◆ Что сделать
1. Повторите дословно часть отрывка о Маринетти: начните с того места, где стоят слова «Мы призываем итальянское», и остановитесь после слов «Москве в 1915 г.».
2. Выпишите все прилагательные, которыми в отрывке о Маринетти описана женщина, в которую превращается пулемет.
3. Подхватите отрывок о Маринетти и продолжите его после последнего приведенного предложения.

◆ Показанный отрывок
----------------

Но синьор Маринетти этого не замечает. Он обращается к звездам; он желает превратиться в снаряд, чтобы взорваться среди «гнусных» врагов: словами, которые едва ли можно назвать приличными, он осуществляет любовь с пушкой. Пулемет становится «элегантной и роковой женщиной…», женщиной «очаровательной, и зловещей, и божественной».
Бордель и бойня, похоже, обеспечивают этого итальянского джентльмена всеми сравнениями. Когда снаряды бьют по пустыне, вздымается «колоссальная нагота женщины; ее разорвавшиеся и лопнувшие груди, полные смолы… Огромное импровизированное тело из песка выставляет напоказ под открытым небом свой более человеческий профиль. Его толстые и черные губы текут, как лакрица, дымом, и ее пространный живот выделывает торжественный танец…»
Когда мы поймем, что люди, несущие подобную околесицу, не только разгуливают без присмотра, но и диктуют политику Италии, мы осознаем грозящую Европе опасность.
Говоря об антивоенной партии, синьор Маринетти провозглашает:
«Еще недавно мы, ударами кулаков, на улицах и на митингах, сшибали наших наиболее яростных противников, изрыгая им в лицо следующие неуклонные принципы:
…
3. Необходимо, чтобы назойливое воспоминание о римском величии было бы, наконец, стерто во сто крат большим величием итальянским.
Мы призываем итальянское правительство довести до грандиозных размеров все национальные честолюбия, презирая нелепые обвинения в пиратстве, и провозгласить рождение Панитализма»…
Комментарии
Текст книги печатается по новой орфографии с единственного русского издания, выпущенного «Универсальной библиотекой» в Москве в 1915 г.

----------------

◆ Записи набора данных
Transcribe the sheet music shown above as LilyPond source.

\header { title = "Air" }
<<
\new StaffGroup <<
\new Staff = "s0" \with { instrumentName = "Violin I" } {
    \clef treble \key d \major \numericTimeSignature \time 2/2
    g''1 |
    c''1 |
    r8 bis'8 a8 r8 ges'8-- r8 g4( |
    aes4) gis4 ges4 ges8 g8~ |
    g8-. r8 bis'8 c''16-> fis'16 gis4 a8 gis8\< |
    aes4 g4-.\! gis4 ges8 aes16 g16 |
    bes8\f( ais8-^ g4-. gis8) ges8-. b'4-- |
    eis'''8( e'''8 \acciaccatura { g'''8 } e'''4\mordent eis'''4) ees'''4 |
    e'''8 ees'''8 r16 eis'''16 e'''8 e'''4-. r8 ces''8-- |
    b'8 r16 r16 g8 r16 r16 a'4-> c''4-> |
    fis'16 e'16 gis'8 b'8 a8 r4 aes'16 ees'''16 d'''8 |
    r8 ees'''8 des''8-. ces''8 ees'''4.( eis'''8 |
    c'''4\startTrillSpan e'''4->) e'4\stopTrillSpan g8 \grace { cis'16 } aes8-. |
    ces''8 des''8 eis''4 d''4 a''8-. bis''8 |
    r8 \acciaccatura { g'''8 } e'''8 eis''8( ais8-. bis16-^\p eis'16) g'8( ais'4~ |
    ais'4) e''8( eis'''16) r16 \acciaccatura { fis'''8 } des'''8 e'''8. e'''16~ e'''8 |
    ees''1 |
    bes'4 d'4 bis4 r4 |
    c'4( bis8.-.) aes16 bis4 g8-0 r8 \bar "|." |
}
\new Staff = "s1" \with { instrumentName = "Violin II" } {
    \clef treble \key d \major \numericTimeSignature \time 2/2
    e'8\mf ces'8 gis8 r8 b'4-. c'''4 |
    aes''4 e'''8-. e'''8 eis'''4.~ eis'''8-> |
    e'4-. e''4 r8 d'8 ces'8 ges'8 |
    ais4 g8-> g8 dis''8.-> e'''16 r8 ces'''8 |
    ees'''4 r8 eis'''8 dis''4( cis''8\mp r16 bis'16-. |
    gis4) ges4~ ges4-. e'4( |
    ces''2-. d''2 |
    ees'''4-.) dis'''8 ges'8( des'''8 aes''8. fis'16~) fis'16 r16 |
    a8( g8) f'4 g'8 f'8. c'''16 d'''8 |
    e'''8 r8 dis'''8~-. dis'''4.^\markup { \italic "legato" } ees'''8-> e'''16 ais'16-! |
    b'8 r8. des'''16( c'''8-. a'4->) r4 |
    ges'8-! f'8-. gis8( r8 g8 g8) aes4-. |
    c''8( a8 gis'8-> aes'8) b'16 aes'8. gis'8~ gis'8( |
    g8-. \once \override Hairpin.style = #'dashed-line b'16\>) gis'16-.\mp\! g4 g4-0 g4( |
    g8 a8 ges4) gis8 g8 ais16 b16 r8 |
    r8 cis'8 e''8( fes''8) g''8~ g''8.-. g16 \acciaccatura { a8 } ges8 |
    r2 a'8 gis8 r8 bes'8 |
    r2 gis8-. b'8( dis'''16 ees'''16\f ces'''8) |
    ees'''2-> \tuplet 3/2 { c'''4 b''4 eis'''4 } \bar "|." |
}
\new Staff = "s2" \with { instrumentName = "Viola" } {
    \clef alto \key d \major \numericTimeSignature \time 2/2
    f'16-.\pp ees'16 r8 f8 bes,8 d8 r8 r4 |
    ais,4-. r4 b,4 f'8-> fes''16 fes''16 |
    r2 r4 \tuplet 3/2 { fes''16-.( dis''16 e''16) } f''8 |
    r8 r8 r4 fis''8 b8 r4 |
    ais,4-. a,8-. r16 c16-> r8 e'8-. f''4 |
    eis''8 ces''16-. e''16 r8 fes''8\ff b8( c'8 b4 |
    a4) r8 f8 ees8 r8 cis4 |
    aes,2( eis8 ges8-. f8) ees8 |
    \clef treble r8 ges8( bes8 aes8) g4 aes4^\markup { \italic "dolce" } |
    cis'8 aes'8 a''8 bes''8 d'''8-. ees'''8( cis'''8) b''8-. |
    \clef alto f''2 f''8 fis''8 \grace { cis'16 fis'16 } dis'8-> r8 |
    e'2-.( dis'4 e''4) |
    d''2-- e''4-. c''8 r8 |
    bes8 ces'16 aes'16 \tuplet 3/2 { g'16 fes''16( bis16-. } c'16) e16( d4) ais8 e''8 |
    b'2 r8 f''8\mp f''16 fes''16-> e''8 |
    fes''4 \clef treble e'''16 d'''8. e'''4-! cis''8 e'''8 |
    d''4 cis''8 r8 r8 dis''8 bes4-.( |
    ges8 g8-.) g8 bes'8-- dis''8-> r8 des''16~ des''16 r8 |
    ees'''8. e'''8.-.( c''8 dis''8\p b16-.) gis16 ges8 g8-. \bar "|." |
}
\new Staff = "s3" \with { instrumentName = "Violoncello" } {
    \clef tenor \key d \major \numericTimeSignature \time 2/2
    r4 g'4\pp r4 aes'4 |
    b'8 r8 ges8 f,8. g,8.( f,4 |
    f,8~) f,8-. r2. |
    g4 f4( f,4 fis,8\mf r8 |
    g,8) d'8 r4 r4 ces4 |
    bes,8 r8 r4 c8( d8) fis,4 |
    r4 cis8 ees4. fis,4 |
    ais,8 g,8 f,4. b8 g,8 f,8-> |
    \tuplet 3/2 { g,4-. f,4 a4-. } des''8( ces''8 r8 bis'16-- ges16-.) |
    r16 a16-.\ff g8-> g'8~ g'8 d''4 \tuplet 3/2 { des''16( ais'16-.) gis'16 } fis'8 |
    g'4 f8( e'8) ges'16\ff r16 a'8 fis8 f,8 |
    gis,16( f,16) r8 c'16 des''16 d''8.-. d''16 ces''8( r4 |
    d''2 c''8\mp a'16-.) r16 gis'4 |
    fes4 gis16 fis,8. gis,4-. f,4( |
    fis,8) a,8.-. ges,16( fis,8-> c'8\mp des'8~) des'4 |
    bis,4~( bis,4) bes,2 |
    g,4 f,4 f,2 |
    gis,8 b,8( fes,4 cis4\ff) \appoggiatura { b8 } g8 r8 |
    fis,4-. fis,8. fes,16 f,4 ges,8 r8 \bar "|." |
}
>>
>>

----------------

◆ Результаты упражнения
1.
Мы призываем итальянское правительство довести до грандиозных размеров все национальные честолюбия, презирая нелепые обвинения в пиратстве, и провозгласить рождение Панитализма»…
Комментарии
Текст книги печатается по новой орфографии с единственного русского издания, выпущенного «Универсальной библиотекой» в Москве в 1915 г.

2. элегантной, роковой, очаровательной, зловещей, божественной

3.
«Битва у Триполи» Ф. Т. Маринетти (1911), брутальный и динамичный памятник раннего итальянского футуризма, относится к числу книг, неизбежно напоминающих о вековечном вопросе «гения и злодейства». Книга эта в полной мере отразила и литературное мастерство Маринетти, и те воинственные националистические и милитаристские взгляды, что вскоре привели его в лагерь Муссолини и зарождающегося итальянского фашизма. «Он был Иоанном Предтечей фашизма» — кратко и точно сформулировал В. Шершеневич, который внимательно следил за эволюцией своего бывшего вдохновителя.
«Если вы перечтете книги Маринетти сейчас, особенно «Манифесты» и «Битву у Триполи», то вас поразит злободневность мыслей» — продолжает поэт в мемуарах, написанных в тридцатые годы (Шершеневич Вадим. «Великолепный очевидец. Поэтические воспоминания 1910–1925 гг.». Мой век, мои друзья и подруги. Воспоминания Мариенгофа, Шершеневича, Грузинова. М., 1990. С. 500). «Идея «великой» Италии, идея освобождения страны от иностранной зависимости, лозунг «Родина нам дороже свободы», идея национального величия, идея «войны как гигиены человечества» — разве не это нам сегодня передают фашистские радио? Разве не об этом пишут фашистские газеты?»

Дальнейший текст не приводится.